Había sido una mañana dura. Recién pasado el solsticio de verano tardaba en anochecer, y los bastaixos trabajaban de sol a sol, cargando y descargando las naves que arribaban a puerto, siempre azuzados por los mercaderes y pilotos, que querían permanecer en el puerto de Barcelona el menor tiempo posible.

Arnau entró en casa de Pere arrastrando los pies, con la capçana en una mano. Ocho rostros se volvieron hacia él. Pere y Mariona estaban sentados a la mesa junto a un hombre y una mujer. Joan, un muchacho y dos chicas lo miraban desde el suelo, sentados y apoyados contra la pared. Todos daban cuenta de sus escudillas.

—Arnau —le dijo Pere—, te presento a nuestros nuevos inquilinos. Gastó Segura, oficial curtidor. —El hombre se limitó a hacer una inclinación de cabeza, sin dejar de comer—. Su esposa, Eulália. —Ella sí sonrió—. Y sus tres hijos: Simó, Aledis y Alesta.

Arnau, que estaba rendido, hizo un leve movimiento con la mano dirigido a Joan y a los hijos del curtidor y se dispuso a coger la escudilla que ya le ofrecía Mariona. Sin embargo, algo lo obligó a volverse de nuevo hacia los tres recién llegados. ¿Qué…? ¡Los ojos! Los ojos de las dos muchachas estaban fijos en él. Eran…, eran inmensos, castaños, vivaces. Las dos sonrieron a un tiempo.

—¡Come, chico!

La sonrisa desapareció. Alesta y Aledis bajaron la mirada hacia sus escudillas y Arnau se volvió hacia el curtidor, que había dejado de comer y con la cabeza le señalaba a Mariona, que estaba junto al fuego, con la escudilla extendida hacia él.

Mariona le dejó su sitio en la mesa y Arnau empezó a dar cuenta de la olla; Gastó Segura, frente a él, sorbía y masticaba con la boca abierta. Cada vez que Arnau levantaba la vista de la escudilla tropezaba con la mirada del curtidor fija en él.

Al cabo de un rato, Simó se levantó para entregar a Mariona su escudilla y las de sus hermanas, ya vacías.

—A dormir —ordenó Gastó rompiendo el silencio.
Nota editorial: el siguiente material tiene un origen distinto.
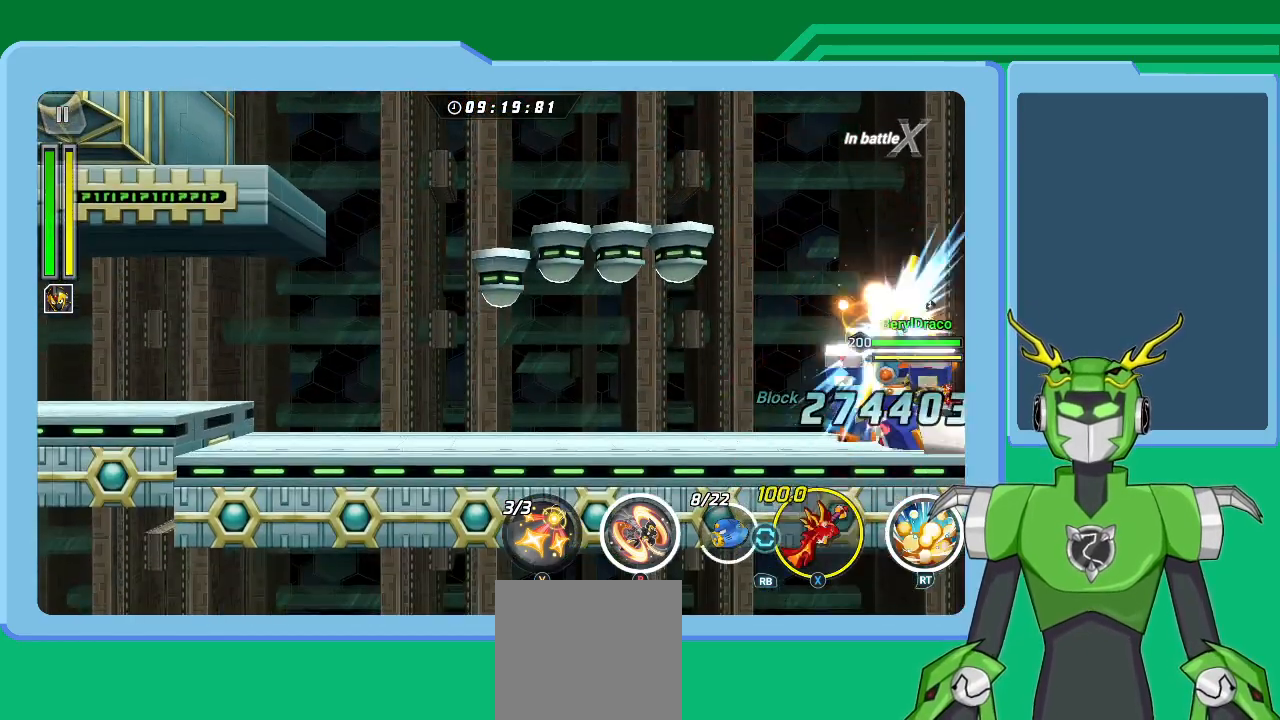
{"buttons": ["A", "X", "L1"], "left_stick": "left", "right_stick": "center", "events": [[67, "L1", "down"], [433, "A", "down"]]}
Entonces el curtidor entrecerró los ojos mirando a Arnau, lo que hizo que el muchacho se sintiera incómodo, y lo obligó a concentrarse en la escudilla; sólo pudo oír el ruido que hicieron las chicas al levantarse y una tímida despedida. Cuando sus pasos dejaron de oírse, Arnau levantó la mirada. La atención de Gastó parecía haber disminuido.

—¿Cómo son? —le preguntó aquella noche a Joan, la primera que dormían junto al hogar, uno a cada lado, con los jergones de paja sobre el suelo.

—¿Quiénes? —inquirió a su vez Joan.

—Las hijas del curtidor.

—¿Que cómo son? Normales —dijo Joan mientras hacía un gesto de ignorancia que su hermano no pudo ver en la oscuridad—, muchachas normales. Supongo —titubeó—; en realidad no lo sé. No me han dejado hablar con ellas; su hermano ni siquiera me ha permitido darles la mano. Cuando se la he ofrecido, la ha estrechado él y me ha separado de ellas.